**Prompt:** Restate the whole listing below word for word and keep the images out.

**Provided entries:**
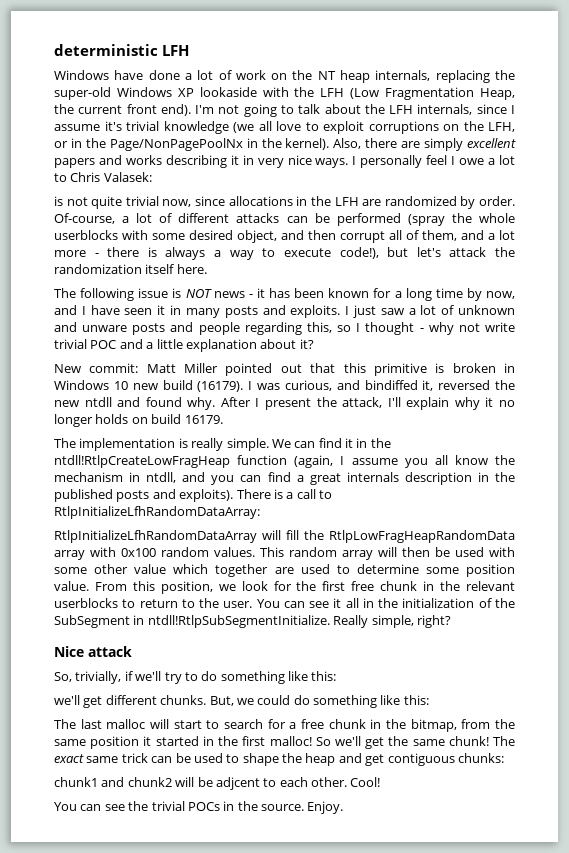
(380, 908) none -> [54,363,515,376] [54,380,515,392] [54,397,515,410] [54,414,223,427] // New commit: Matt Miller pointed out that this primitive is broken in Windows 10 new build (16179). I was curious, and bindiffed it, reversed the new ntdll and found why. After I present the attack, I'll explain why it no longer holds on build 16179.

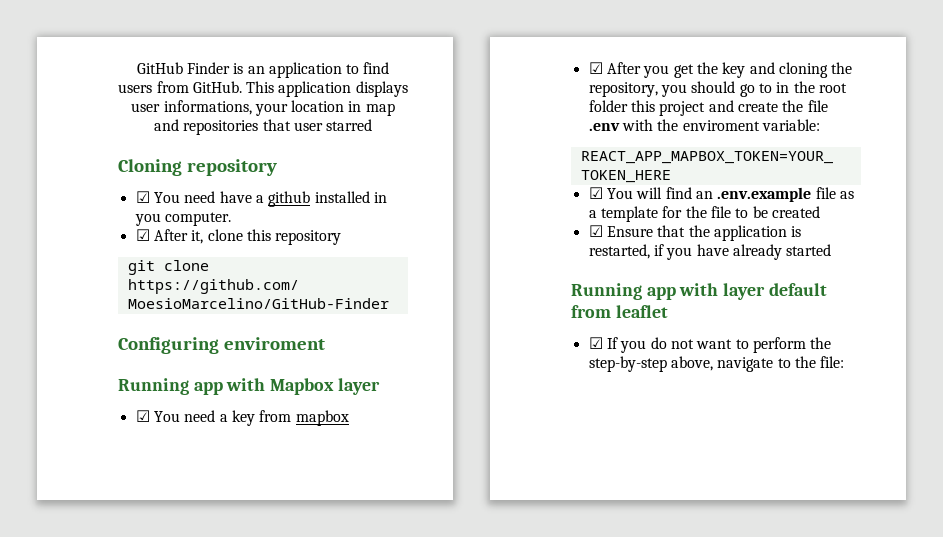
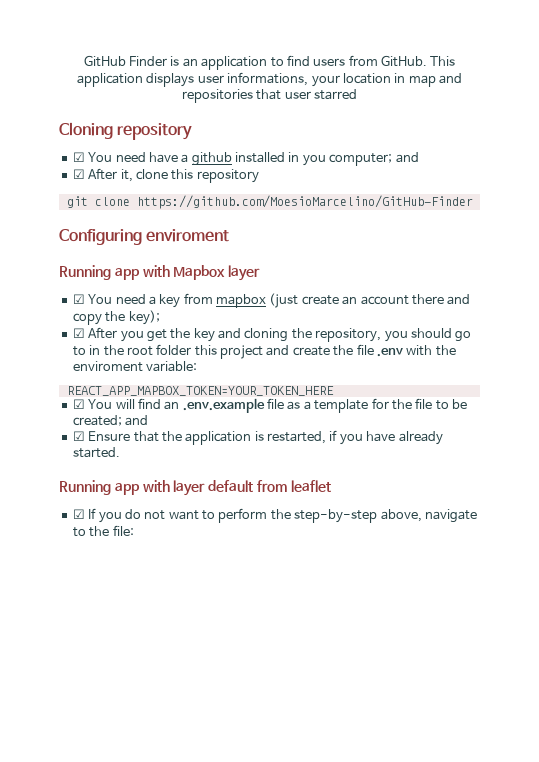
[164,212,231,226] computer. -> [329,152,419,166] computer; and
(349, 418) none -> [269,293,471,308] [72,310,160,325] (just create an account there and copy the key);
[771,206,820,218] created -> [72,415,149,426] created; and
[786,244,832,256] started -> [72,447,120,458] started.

**Task result:**
(380, 908) none -> [54,363,515,376] [54,380,515,392] [54,397,515,410] [54,414,223,427] // New commit: Matt Miller pointed out that this primitive is broken in Windows 10 new build (16179). I was curious, and bindiffed it, reversed the new ntdll and found why. After I present the attack, I'll explain why it no longer holds on build 16179.

[164,212,231,226] computer. -> [329,152,419,166] computer; and
(349, 418) none -> [269,293,471,308] [72,310,160,325] (just create an account there and copy the key);
[771,206,820,218] created -> [72,415,149,426] created; and
[786,244,832,256] started -> [72,447,120,458] started.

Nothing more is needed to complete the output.